When the leader’s ego is driving the pursuit of supernatural ministry, it distorts the Spirit’s power from a creative force producing freedom to a controlling force producing captivity.
I think Nicodemus, like many of us, wanted all his questions answered apart from the vulnerability of experience. If we want to know this King and live in his Kingdom, it can’t happen from a safe distance. It can’t happen by spectating. And it can’t happen without risk and surrender.
We tend to miss God in our midst, not because he’s too extraordinary but because he’s too ordinary. We tend to look for God in the wind, earthquake, and fire rather than the whisper.
That is what learning the Shepherd’s voice is like—by risk and obedience. There is no formula for this, only familiarity. We learn God’s voice by risk, so we must be willing to get it wrong if we’re ever going to get it right.
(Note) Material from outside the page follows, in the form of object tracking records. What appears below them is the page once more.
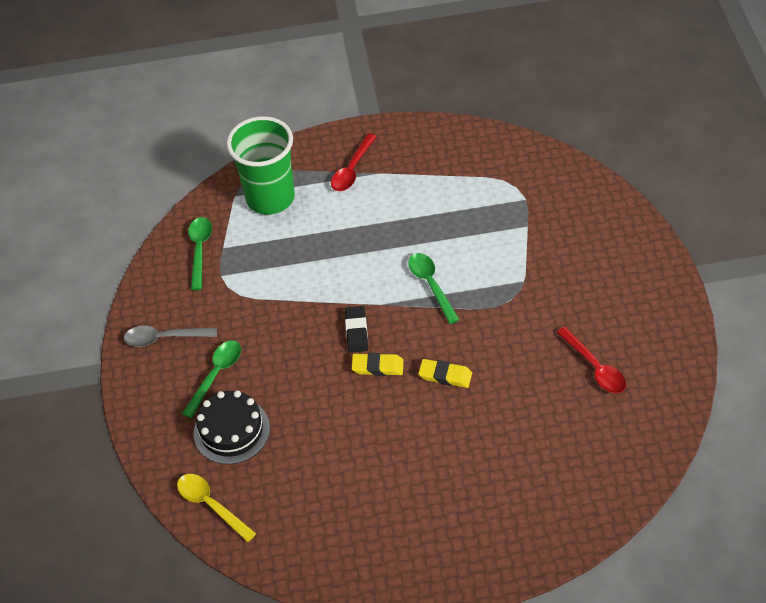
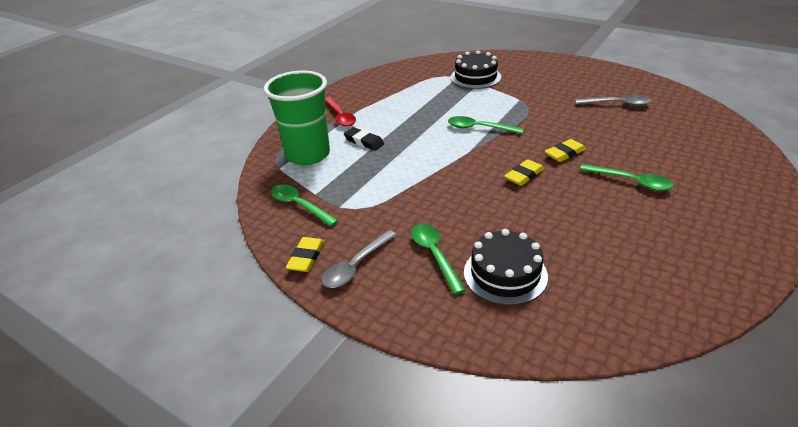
camera: 50 degrees left, 15 degrees down
(148, 303) = (306, 257): none -> yellow eraser
(211, 505) = (580, 328): yellow spoon -> none
(356, 331) = (480, 171): black eraser -> black eraser (364, 142)
(439, 449) = (631, 182): none -> green spoon
(539, 214) = (475, 77): none -> black cake
(595, 367) = (617, 104): red spoon -> grey spoon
No one likes to be “evangelized to,” whether it’s about a timeshare in Tahiti, an essential oils pyramid scheme, or Jesus of Nazareth.
Speaking love isn’t about finding the city’s most crowded street corner with a bullhorn, and it’s not about turning your every conversation into a trap where you’re luring someone into the topic of the soul’s eternal destiny. Speaking love is just about completely honest living. It’s being your whole self equally in the disparate environments of your life—joys, struggles, practices, failures, and the sure place you rest your hope.
And the greatest miracle of all just might be living in a community of love over the long haul.